*** Opening Records to use ***

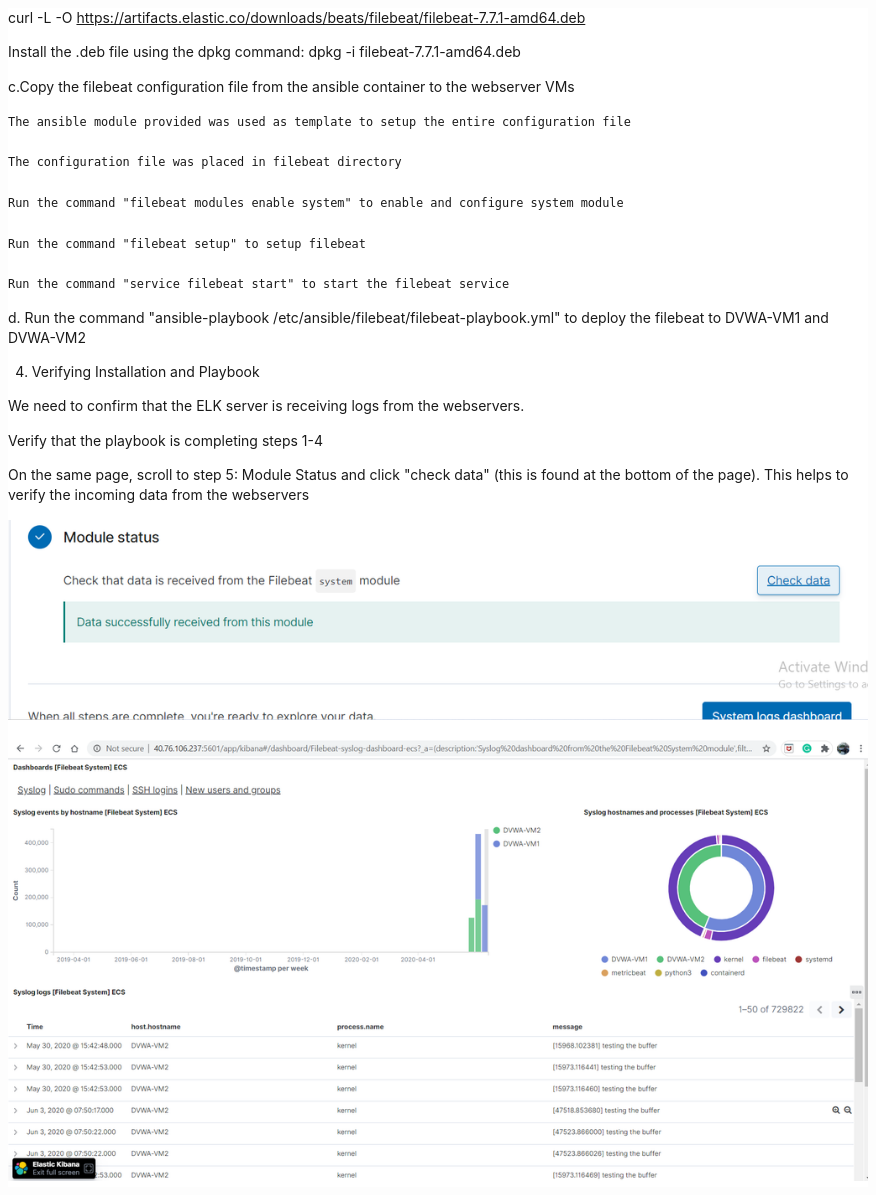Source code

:   curl -L -O https://artifacts.elastic.co/downloads/beats/filebeat/filebeat-7.7.1-amd64.deb

  Install the .deb file using the dpkg command:
    dpkg -i filebeat-7.7.1-amd64.deb

c.Copy the filebeat configuration file from the ansible container to the webserver VMs

	The ansible module provided was used as template to setup the entire configuration file

	The configuration file was placed in filebeat directory

	Run the command "filebeat modules enable system" to enable and configure system module

	Run the command "filebeat setup" to setup filebeat

	Run the command "service filebeat start" to start the filebeat service

d. Run the command "ansible-playbook /etc/ansible/filebeat/filebeat-playbook.yml" to deploy the filebeat to DVWA-VM1 and DVWA-VM2

4. Verifying Installation and Playbook

We need to confirm that the ELK server is receiving logs from the webservers.

   Verify that the playbook is completing steps 1-4

   On the same page, scroll to step 5: Module Status and click "check data" (this is found at the bottom of the page). This helps to verify the incoming data from the webservers

![](Images/filebeat-module%20status.png)

![](Images/filebeat%20dashboard.png)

*** Closing Records to use ***

== Exercise description ==
Keep every word of the records and none of the pictures when you print them again.

== Answer area ==
Source code

:   curl -L -O https://artifacts.elastic.co/downloads/beats/filebeat/filebeat-7.7.1-amd64.deb

  Install the .deb file using the dpkg command:
    dpkg -i filebeat-7.7.1-amd64.deb

c.Copy the filebeat configuration file from the ansible container to the webserver VMs

	The ansible module provided was used as template to setup the entire configuration file

	The configuration file was placed in filebeat directory

	Run the command "filebeat modules enable system" to enable and configure system module

	Run the command "filebeat setup" to setup filebeat

	Run the command "service filebeat start" to start the filebeat service

d. Run the command "ansible-playbook /etc/ansible/filebeat/filebeat-playbook.yml" to deploy the filebeat to DVWA-VM1 and DVWA-VM2

4. Verifying Installation and Playbook

We need to confirm that the ELK server is receiving logs from the webservers.

   Verify that the playbook is completing steps 1-4

   On the same page, scroll to step 5: Module Status and click "check data" (this is found at the bottom of the page). This helps to verify the incoming data from the webservers

![](Images/filebeat-module%20status.png)

![](Images/filebeat%20dashboard.png)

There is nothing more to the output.